--- RECORDS PROVIDED Enclosed Below ---

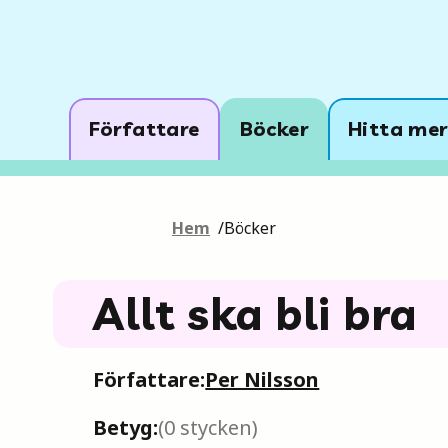
Författare
Böcker
Hitta mer
Hem
/
Böcker
Allt ska bli bra
Författare:
Per Nilsson
Betyg:
(
0
stycken)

--- End of Enclosed RECORDS PROVIDED ---

JOB ITEM:
Revise the listing so that each "Böcker" becomes "Books", with every other line left as it is, and omit the pictures from your answer.

YOUR SOLUTION:
Författare
Books
Hitta mer
Hem
/
Books
Allt ska bli bra
Författare:
Per Nilsson
Betyg:
(
0
stycken)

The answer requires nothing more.